The agencies operating in the sector have seen an enormous development in quality and quantity. The typology of the systems differs from country to country. In Europe, where functions are concerned, six different types of departments can be distinguished:

  • those with a planning and programming function
  • those with a federal function
  • those which provide basic general services
  • those which are specialised (for the public, geographical areas, problems, subject matter, methods or objectives)
  • poli-functional
  • non-specialised

Businesses are developing in all areas of knowledge, through an infinite variety of methods (from courses to practical experience, to participatory research, to work groups or labs, etc.) involving problems in relation to the entire life-span (from entrepreneurial questions to making preparations for the end of one’s life).
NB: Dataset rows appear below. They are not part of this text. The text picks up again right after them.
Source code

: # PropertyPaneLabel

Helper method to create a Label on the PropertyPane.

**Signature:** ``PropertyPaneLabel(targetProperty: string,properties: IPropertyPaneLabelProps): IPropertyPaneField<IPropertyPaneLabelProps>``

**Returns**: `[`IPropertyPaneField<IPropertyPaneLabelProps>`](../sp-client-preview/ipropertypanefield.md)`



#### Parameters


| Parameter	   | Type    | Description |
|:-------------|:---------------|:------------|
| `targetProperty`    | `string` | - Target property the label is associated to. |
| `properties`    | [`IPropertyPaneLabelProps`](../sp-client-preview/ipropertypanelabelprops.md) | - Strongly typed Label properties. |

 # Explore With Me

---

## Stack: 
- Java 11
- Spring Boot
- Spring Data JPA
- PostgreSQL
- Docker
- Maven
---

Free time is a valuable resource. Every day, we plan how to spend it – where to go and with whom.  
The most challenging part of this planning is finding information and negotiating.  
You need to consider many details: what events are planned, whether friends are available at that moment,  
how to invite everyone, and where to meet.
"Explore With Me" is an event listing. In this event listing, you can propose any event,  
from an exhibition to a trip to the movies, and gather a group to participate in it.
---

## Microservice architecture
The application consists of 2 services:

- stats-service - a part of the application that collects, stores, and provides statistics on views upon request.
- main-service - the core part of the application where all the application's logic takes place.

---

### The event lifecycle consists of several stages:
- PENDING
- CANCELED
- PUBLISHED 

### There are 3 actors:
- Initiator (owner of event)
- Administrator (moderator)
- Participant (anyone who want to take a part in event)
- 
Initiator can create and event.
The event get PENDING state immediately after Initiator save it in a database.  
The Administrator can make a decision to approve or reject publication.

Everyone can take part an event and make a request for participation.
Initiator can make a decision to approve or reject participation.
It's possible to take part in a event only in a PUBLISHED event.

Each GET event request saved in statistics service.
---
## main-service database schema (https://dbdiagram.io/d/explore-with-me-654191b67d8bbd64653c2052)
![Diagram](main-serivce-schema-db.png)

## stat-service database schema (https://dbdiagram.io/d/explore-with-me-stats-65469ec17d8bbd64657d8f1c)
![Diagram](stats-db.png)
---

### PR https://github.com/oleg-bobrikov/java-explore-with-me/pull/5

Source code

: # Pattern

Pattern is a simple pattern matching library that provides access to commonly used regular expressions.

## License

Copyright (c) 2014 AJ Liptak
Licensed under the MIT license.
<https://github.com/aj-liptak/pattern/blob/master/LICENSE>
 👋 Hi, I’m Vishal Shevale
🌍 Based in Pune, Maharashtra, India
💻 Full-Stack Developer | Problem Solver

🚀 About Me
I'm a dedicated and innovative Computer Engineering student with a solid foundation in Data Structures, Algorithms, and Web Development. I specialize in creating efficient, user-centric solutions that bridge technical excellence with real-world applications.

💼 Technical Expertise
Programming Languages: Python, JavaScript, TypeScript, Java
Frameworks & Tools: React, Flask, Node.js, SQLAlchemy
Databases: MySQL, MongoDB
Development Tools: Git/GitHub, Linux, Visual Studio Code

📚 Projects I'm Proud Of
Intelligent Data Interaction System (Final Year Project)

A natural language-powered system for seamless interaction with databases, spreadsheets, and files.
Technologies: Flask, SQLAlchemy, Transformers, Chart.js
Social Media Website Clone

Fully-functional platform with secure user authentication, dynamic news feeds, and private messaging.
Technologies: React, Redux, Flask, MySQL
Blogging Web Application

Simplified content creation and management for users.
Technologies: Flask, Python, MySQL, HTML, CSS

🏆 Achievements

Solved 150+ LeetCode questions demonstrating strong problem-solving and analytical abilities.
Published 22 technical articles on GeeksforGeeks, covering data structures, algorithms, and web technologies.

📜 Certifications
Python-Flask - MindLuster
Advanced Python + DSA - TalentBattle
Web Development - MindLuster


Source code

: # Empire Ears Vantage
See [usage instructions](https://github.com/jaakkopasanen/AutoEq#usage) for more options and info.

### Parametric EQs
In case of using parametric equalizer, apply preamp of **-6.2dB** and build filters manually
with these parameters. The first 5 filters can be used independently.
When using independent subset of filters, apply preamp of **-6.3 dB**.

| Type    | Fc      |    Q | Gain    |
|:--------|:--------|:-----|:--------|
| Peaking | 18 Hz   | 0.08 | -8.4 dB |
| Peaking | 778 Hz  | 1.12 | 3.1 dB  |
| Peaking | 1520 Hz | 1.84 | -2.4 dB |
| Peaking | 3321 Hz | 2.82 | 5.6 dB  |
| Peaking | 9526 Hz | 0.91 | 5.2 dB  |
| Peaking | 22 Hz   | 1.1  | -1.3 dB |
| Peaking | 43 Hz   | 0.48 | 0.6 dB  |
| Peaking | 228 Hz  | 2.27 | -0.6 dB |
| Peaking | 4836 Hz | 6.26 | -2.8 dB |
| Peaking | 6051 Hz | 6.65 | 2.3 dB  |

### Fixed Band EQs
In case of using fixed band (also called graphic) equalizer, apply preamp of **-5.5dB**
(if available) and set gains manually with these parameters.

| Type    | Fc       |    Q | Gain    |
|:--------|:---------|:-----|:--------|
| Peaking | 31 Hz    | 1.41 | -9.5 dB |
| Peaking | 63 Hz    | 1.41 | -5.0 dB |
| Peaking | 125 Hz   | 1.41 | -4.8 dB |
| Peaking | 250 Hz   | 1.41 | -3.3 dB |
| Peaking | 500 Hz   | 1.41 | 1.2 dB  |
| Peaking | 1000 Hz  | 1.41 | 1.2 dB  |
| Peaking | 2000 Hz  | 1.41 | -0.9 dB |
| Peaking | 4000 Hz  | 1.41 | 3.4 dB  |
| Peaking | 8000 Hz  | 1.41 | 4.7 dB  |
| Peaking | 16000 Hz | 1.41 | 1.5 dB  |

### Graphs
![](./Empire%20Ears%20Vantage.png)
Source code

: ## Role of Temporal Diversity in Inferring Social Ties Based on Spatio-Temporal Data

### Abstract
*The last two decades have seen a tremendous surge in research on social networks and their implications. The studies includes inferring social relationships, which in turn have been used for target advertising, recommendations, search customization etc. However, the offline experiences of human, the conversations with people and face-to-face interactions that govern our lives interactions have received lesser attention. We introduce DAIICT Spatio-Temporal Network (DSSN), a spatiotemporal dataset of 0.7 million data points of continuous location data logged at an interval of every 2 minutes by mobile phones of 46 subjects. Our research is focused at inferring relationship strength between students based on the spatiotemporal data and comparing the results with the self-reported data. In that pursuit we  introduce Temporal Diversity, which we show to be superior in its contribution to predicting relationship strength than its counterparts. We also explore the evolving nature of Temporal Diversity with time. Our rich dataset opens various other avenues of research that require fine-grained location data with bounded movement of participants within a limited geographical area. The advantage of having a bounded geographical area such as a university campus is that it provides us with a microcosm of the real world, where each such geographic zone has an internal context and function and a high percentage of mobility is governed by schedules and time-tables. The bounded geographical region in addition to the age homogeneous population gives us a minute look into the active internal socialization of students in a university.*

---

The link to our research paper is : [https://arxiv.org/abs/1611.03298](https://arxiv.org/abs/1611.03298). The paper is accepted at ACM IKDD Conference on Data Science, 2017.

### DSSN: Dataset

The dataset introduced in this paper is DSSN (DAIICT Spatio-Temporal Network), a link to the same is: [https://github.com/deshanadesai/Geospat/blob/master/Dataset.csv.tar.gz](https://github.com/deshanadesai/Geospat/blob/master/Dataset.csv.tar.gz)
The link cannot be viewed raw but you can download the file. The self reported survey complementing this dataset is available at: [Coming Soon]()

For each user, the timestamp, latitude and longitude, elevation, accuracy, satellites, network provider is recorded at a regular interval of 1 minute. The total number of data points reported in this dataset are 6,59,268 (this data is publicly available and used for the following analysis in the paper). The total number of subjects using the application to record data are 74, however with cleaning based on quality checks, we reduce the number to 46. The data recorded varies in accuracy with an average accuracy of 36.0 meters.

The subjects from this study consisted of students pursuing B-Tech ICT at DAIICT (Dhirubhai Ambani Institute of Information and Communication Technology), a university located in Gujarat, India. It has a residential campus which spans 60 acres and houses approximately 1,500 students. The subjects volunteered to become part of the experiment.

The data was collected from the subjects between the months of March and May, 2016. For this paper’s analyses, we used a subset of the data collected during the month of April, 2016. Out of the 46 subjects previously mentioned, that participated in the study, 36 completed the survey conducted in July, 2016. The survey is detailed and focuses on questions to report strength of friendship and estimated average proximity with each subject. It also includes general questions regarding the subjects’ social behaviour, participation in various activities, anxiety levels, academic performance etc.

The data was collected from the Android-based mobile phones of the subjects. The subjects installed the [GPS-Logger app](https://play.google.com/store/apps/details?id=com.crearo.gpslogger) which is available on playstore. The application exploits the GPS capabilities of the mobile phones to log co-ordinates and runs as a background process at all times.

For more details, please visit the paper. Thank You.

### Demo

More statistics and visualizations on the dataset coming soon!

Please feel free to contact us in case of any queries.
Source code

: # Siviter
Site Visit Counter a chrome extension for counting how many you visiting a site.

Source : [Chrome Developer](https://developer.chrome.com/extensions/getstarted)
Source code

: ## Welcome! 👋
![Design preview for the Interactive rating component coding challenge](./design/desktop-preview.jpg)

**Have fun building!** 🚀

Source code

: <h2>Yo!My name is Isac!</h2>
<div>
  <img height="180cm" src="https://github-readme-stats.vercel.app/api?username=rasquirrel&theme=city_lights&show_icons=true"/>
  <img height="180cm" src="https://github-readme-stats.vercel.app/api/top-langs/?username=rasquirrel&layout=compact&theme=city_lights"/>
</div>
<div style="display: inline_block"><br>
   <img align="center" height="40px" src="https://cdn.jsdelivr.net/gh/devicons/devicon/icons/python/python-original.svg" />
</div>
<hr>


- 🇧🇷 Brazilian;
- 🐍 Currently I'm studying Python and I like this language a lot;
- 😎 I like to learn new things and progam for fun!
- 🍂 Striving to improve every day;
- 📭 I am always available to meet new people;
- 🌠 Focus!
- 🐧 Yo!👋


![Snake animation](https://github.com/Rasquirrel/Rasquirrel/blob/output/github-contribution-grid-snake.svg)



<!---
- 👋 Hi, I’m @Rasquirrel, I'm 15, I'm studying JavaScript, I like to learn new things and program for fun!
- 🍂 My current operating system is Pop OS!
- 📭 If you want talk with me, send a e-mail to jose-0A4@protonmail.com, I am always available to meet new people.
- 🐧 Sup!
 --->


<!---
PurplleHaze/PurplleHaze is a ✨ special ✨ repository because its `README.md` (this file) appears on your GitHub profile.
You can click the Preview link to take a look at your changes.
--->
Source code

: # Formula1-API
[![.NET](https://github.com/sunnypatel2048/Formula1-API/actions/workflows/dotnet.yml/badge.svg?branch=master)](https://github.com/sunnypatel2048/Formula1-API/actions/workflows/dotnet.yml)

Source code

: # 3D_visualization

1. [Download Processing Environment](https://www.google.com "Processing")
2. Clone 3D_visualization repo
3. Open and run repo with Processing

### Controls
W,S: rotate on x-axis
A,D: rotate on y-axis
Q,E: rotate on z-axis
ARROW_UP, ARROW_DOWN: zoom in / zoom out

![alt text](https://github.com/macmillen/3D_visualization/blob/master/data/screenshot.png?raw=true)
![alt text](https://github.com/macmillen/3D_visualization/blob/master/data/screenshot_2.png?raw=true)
From a typology proposed by Abrahamson, it is possible to subdivide the field into the following areas with regard to education:

  • the completion of compulsory education
  • the return to school education (from basic adult education to university)
  • the reinforcement of the usability of the subjects
  • the development of general competencies in both paid and unpaid work
  • updating in-service
  • the transformation in an educational sense of every type of organisation
  • independent learning
  • the development of society in general

Legislative and managerial measures determine the operational principles of the system, help determine the distributive rules for access to education and the role of various subjects in the education process management and with respect to the use of training benefits. The welfare crisis has had no effect on the legislative production, which has instead experienced progressive growth across the world from 1970 onwards. The government’s means increased and there was an orientation towards "programmatic documents", "option plans" which - more so than laws - allowed more frequent updating. The legislative measures can be categorised under two principle types:

  1. non-specific, in other words, geared towards detailing and regulating the educational dimensions of interventions and circumstances which are not strictly educational (industrial or agricultural policies, health, social policies, etc.).
  2. specific, in other words, geared towards determining choices, management rules and possible administrative and financial norms of the educational system in the above mentioned components (services, infrastructures, agents, businesses).

The study will not take the dimensions of these systems into consideration, even if we must take into consideration that the resources and constant legislative production risk render obsolete a study which adheres too strictly to present reality and will not attempt to take the path of creating descriptive and significant typologies accurately.